German Economic Institutes Cut 2021 GDP Forecast
A worker assembles the new S-Class Mercedes-Benz passenger car on the "Factory 56" assembly line at the Mercedes-Benz manufacturing plant in Sindelfingen, Germany. (Lennart Preiss/Getty Images)
The Associated Press

Berlin—Germany’s top economic institutes cut their joint forecast for 2021 growth in Europe’s largest economy to 2.4 percent on Thursday as supply bottlenecks hamper manufacturing, but they raised their prediction for next year.

The five institutes—the RWI in Essen, the DIW in Berlin, the Ifo in Munich, the IfW in Kiel, and Halle’s IWH—raised their 2022 forecast to 4.8 percent from 3.9 percent, saying the economy would reach normal capacity utilization over the course of the year as the impact of the coronavirus pandemic gradually eased.

Reuters first reported on Wednesday that the institutes planned to cut their forecast for 2021, which had stood at 3.7 percent.
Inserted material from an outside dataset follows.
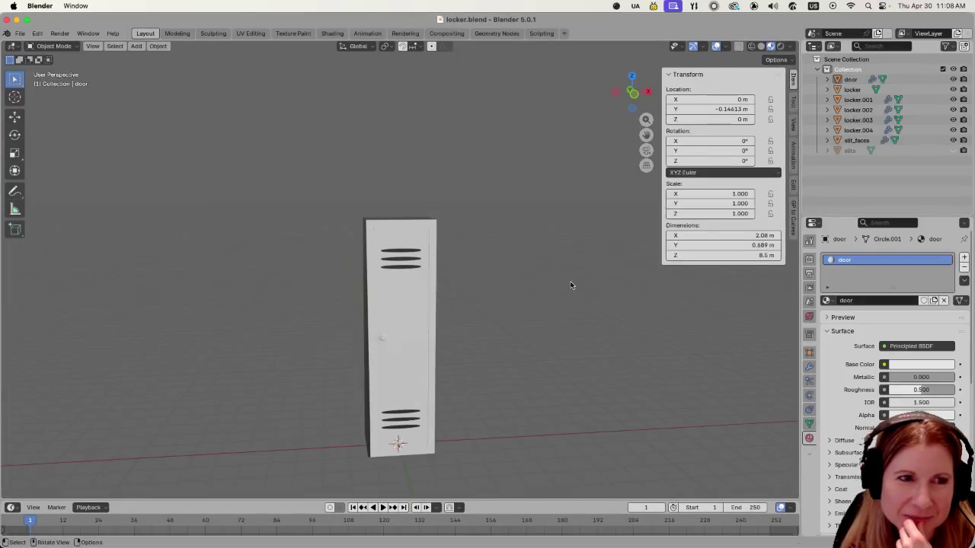
scroll(568, 284, right, 5)
click(361, 349)
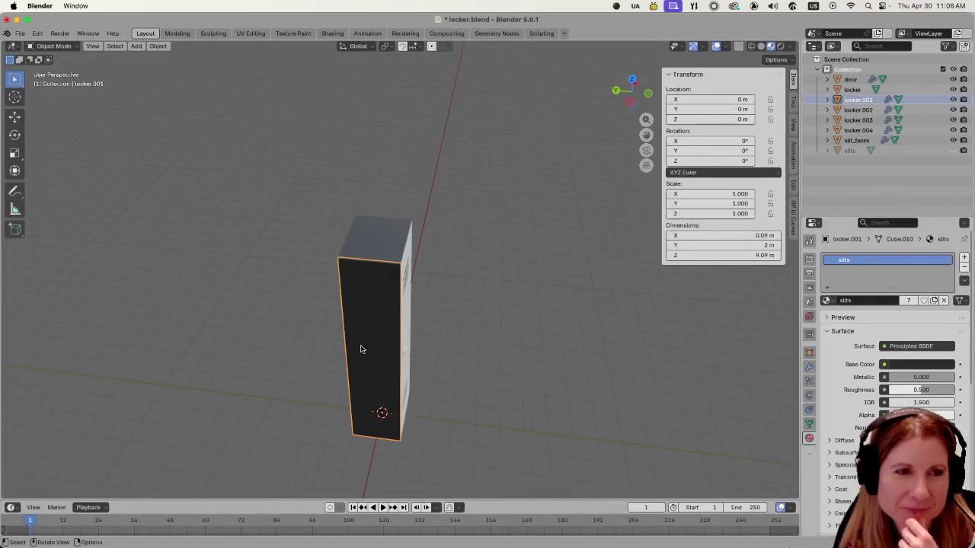
shift+click(388, 238)
scroll(447, 259, right, 5)
scroll(447, 260, right, 5)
Global manufacturing has been slammed by shortages of components, clogged ports, and a lack of cargo containers. A labor market crunch has added to the disarray after pandemic-induced shutdowns last year.

The Economy Ministry said a GDP increase was likely in Germany in the third quarter thanks to expansion in services, though growth was expected to stagnate towards the end of 2021.
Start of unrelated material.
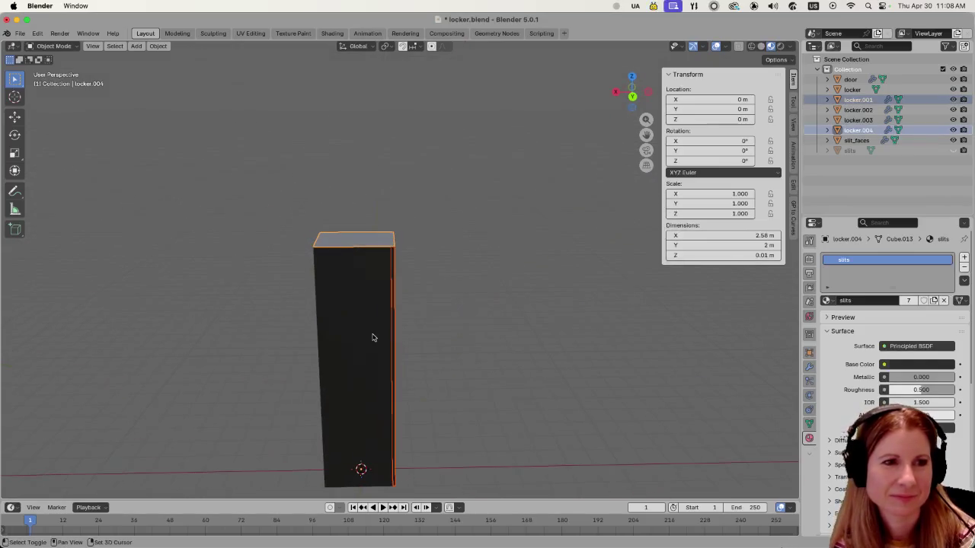
shift+click(370, 337)
scroll(318, 332, right, 5)
shift+click(331, 329)
scroll(332, 330, up, 5)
The government does not expect inflation to ease until next year, when one-off effects run out. The current inflation rate of 4.1 percent is at the highest level since 1993 due primarily to significant increases in energy costs.

The five institutes expect inflation to be 2.5 percent in 2022 and 1.7 percent in 2023.
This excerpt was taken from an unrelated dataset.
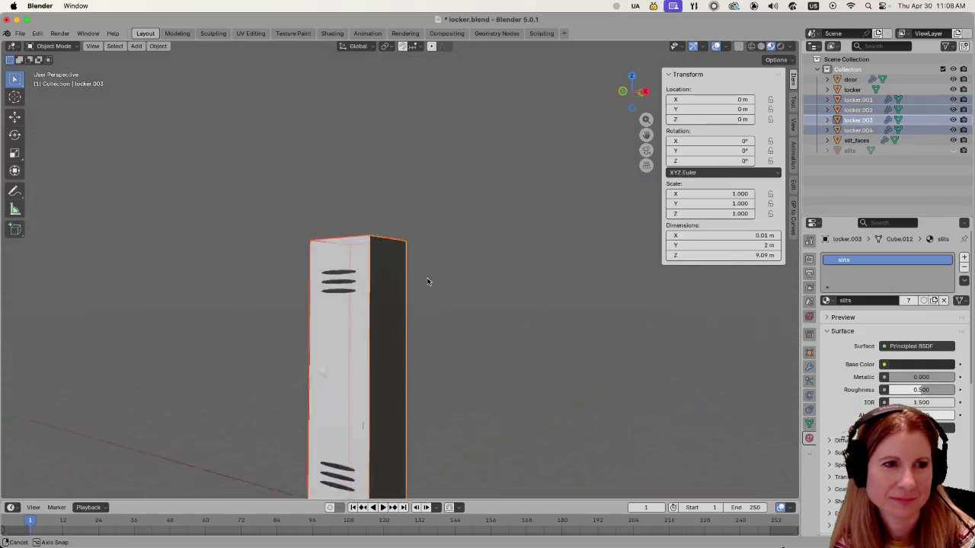
scroll(447, 287, down, 5)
“We assume that monetary policy will be able to achieve its price stability goal in the medium term. That would be an average inflation rate for consumer prices of 2 percent per year,” said Holtemoeller at a news conference.

The institutes said the current inflation forecast was based on an assumption that wages would rise by 2 percentage points to 2.5 percent in the next few years. If collective wages rose by more than that, as unions suggested, this would change the situation significantly and lead to high inflation rates, they said.